Your task is to filter the data below down to the lines holding "Universal".

Plain-text document sources:
----

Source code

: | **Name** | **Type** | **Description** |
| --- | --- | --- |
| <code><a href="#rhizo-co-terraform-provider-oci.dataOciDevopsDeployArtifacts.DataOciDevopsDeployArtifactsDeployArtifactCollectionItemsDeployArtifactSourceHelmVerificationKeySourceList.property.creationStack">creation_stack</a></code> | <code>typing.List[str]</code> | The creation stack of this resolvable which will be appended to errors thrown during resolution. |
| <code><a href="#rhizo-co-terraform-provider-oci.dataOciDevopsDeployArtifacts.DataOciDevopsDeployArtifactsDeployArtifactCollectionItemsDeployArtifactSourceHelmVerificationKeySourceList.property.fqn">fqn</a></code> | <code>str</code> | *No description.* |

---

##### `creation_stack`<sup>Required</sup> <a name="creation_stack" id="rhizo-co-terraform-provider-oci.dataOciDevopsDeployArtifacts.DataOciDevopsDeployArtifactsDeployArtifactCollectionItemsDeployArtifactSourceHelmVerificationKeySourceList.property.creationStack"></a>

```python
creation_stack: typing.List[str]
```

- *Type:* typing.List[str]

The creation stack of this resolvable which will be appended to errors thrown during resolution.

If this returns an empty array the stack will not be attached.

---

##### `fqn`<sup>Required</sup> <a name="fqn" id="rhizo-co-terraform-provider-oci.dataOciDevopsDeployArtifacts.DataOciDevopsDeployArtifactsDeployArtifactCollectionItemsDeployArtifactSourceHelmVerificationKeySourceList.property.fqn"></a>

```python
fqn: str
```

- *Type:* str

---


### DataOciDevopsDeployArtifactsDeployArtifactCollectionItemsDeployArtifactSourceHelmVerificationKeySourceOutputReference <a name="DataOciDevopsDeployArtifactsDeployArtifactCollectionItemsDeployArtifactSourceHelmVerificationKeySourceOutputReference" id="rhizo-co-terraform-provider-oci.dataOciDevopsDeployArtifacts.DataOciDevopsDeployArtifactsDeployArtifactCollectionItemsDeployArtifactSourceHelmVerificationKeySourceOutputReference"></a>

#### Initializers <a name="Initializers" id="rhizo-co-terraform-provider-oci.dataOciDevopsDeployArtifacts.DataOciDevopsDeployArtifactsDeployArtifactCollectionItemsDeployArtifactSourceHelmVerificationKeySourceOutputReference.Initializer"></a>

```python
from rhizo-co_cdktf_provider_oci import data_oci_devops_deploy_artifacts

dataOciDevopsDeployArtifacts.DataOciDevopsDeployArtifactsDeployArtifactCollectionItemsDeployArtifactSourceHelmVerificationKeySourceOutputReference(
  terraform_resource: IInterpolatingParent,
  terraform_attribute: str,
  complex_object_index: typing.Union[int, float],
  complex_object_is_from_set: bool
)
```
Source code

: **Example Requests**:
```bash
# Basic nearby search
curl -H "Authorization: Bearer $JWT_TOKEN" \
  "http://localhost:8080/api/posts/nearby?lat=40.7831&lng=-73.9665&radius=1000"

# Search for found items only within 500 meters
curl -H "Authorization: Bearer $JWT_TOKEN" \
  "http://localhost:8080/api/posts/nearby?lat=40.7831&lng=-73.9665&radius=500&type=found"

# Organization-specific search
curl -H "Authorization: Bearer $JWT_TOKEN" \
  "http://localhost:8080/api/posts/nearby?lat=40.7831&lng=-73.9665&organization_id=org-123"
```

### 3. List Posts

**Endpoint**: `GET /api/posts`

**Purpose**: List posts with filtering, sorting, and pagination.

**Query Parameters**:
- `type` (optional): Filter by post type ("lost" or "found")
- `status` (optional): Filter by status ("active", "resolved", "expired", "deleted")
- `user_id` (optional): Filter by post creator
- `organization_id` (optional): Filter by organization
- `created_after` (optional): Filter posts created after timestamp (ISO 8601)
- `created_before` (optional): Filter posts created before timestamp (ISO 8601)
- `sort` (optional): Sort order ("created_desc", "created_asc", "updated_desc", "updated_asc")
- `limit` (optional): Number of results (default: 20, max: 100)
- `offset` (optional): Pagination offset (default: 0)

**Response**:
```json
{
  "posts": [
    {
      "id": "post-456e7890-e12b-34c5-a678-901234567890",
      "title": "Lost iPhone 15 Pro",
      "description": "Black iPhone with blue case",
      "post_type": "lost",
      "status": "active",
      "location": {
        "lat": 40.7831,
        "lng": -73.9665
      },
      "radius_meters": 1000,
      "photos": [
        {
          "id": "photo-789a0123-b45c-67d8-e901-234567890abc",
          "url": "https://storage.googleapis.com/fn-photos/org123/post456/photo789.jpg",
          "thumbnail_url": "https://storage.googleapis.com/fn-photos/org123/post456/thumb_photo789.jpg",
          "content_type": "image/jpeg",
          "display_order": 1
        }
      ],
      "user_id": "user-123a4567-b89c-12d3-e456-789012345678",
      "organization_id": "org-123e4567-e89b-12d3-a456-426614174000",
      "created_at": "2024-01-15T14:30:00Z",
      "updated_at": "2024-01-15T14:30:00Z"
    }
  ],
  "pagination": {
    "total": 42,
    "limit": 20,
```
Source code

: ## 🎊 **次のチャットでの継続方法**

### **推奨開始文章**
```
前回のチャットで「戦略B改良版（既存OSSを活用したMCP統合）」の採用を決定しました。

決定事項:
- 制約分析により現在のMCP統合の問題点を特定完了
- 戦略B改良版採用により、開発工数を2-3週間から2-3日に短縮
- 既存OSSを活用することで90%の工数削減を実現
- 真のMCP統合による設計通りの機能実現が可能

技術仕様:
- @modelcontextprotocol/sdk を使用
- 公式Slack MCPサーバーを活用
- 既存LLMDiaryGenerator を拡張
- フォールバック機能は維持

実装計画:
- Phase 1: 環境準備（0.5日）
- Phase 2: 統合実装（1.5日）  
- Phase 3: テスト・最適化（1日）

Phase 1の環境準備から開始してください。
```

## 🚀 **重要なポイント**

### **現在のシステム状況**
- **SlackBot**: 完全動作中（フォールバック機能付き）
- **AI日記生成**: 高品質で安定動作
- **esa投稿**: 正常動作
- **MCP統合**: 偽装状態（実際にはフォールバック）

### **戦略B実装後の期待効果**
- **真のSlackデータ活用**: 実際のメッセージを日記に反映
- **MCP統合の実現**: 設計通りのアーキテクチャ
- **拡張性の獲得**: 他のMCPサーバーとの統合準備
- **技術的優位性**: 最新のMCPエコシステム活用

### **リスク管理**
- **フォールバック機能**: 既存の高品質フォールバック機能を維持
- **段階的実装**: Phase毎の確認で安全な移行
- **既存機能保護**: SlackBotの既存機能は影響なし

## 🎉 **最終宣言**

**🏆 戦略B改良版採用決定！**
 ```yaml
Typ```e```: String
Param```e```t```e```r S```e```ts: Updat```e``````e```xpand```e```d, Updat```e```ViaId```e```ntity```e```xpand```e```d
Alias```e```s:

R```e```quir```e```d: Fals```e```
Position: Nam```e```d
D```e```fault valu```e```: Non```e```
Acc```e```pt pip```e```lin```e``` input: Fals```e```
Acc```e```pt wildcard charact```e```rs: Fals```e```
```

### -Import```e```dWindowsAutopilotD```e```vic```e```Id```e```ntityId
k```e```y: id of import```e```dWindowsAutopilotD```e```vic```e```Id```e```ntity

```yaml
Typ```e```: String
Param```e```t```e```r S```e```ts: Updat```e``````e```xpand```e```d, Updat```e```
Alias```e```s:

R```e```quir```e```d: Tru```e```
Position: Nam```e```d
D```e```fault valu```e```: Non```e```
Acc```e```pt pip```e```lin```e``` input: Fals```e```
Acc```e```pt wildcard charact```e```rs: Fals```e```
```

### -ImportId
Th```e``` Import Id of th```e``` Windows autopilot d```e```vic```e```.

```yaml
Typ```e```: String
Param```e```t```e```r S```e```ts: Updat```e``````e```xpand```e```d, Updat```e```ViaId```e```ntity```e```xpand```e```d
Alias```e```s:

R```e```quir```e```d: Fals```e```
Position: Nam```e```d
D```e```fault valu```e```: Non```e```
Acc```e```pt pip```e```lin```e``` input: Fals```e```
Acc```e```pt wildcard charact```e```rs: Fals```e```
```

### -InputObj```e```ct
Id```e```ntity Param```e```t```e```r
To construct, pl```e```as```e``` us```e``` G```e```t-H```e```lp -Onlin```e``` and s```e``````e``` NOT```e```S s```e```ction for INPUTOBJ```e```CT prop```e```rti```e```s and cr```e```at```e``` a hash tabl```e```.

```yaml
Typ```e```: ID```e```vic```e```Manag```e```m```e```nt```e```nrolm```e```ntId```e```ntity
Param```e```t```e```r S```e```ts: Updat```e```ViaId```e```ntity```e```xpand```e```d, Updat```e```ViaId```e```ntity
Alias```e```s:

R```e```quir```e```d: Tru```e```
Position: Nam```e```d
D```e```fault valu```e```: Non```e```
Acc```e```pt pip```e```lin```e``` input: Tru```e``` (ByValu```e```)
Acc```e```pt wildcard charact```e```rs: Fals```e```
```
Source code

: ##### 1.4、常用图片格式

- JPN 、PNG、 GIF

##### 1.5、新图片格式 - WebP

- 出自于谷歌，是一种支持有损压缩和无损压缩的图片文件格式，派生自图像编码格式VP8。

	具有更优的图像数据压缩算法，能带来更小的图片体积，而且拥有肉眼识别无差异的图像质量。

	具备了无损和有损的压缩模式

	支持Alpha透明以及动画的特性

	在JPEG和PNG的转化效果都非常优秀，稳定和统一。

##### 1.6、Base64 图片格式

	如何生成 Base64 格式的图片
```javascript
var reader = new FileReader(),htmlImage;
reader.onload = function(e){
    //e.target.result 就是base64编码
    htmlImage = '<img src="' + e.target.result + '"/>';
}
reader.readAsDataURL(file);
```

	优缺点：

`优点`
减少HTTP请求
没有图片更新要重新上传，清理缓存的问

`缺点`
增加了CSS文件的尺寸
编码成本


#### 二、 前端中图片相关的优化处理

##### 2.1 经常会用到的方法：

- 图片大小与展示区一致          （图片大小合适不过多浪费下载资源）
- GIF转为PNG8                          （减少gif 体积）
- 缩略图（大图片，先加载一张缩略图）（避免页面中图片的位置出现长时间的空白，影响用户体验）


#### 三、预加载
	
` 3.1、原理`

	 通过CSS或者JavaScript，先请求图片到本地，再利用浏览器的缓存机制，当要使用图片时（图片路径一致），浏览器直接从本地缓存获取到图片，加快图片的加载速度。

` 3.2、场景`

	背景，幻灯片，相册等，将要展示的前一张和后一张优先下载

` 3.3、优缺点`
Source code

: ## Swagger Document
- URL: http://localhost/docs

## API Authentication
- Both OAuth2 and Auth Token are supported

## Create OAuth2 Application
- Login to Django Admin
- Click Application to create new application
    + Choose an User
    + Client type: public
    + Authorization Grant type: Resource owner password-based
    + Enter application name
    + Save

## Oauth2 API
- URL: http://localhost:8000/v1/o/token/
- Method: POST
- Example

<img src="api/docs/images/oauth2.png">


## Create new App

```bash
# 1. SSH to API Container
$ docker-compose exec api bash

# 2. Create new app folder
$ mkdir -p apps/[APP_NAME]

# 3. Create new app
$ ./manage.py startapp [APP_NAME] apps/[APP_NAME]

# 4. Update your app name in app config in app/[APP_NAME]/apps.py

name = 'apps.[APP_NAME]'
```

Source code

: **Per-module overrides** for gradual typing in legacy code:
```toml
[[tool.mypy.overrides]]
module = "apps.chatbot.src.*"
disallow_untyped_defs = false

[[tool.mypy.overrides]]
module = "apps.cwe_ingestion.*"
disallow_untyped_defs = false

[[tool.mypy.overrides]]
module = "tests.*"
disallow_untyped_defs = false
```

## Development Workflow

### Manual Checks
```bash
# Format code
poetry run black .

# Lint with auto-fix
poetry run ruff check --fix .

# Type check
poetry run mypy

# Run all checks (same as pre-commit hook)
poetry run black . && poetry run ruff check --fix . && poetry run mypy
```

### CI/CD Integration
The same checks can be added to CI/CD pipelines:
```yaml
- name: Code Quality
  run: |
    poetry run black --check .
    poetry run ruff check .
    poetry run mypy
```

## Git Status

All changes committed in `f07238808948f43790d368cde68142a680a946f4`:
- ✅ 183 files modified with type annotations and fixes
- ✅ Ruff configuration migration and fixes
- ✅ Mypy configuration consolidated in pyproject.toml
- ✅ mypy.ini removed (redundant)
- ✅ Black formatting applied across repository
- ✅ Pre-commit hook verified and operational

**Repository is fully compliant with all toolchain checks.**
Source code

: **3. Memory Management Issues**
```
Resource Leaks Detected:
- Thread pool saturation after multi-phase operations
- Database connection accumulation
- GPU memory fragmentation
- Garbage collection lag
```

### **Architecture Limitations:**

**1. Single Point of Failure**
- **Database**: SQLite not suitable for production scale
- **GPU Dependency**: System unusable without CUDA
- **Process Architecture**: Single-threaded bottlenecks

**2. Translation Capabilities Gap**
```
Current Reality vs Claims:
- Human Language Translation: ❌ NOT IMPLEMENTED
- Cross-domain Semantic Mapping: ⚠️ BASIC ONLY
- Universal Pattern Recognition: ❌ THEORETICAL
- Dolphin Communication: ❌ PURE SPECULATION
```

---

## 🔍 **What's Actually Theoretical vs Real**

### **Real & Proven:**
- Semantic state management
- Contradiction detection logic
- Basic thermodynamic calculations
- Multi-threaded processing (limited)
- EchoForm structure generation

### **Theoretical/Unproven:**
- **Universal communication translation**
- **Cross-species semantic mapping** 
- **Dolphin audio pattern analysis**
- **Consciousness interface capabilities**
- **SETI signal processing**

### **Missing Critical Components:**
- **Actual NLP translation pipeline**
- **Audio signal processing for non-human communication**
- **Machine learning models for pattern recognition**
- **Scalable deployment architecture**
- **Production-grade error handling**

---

----

[Output]:
- Universal Pattern Recognition: ❌ THEORETICAL
- **Universal communication translation**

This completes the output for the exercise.